### Entries taken from a collection
====

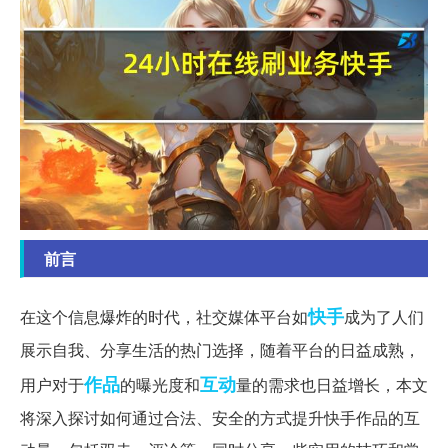
前言
快手
在这个信息爆炸的时代，社交媒体平台如
成为了人们
展示自我、分享生活的热门选择，随着平台的日益成熟，
作品
互动
用户对于
的曝光度和
量的需求也日益增长，本文
将深入探讨如何通过合法、安全的方式提升快手作品的互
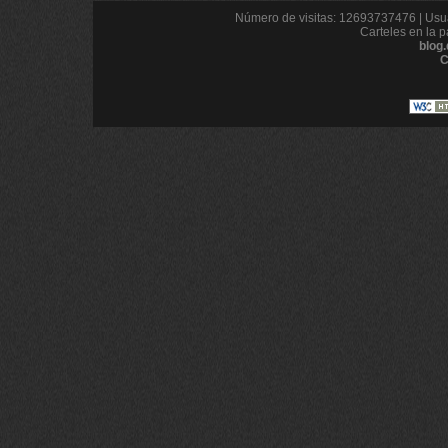
Número de visitas: 12693737476 | Usua
Carteles en la p
blog
C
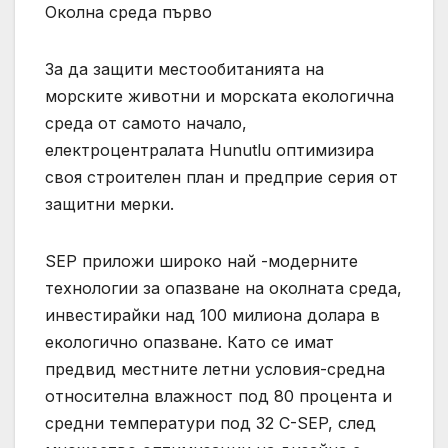
Околна среда първо
За да защити местообитанията на
морските животни и морската екологична
среда от самото начало,
електроцентралата Hunutlu оптимизира
своя строителен план и предприе серия от
защитни мерки.
SEP приложи широко най -модерните
технологии за опазване на околната среда,
инвестирайки над 100 милиона долара в
екологично опазване. Като се имат
предвид местните летни условия-средна
относителна влажност под 80 процента и
средни температури под 32 C-SEP, след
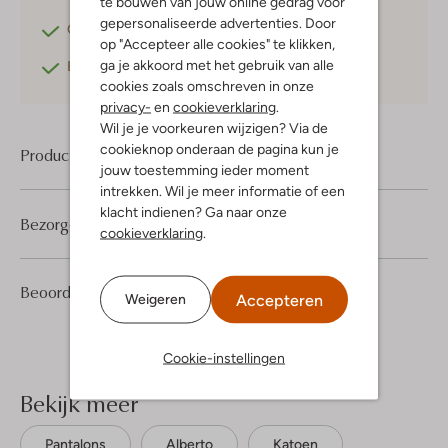
te bouwen van jouw online gedrag voor
gepersonaliseerde advertenties. Door
Gratis retourneren
binnen 30 dagen*
op "Accepteer alle cookies" te klikken,
ga je akkoord met het gebruik van alle
Betaal achteraf
met Klarna
cookies zoals omschreven in onze
privacy-
en
cookieverklaring
.
Wil je je voorkeuren wijzigen? Via de
cookieknop onderaan de pagina kun je
Product informatie
jouw toestemming ieder moment
intrekken. Wil je meer informatie of een
klacht indienen? Ga naar onze
Bezorgen & retourneren
cookieverklaring
.
2
5
Beoordelingen
(2)
5
/5
Accepteren
Weigeren
Sterren
Cookie-instellingen
Bekijk meer
Pantalons
Alberto
Katoen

====

Go through the records above and count the lines with the word "jouw" in them. Answer with the number only.

### RESULT OF THE TASK
2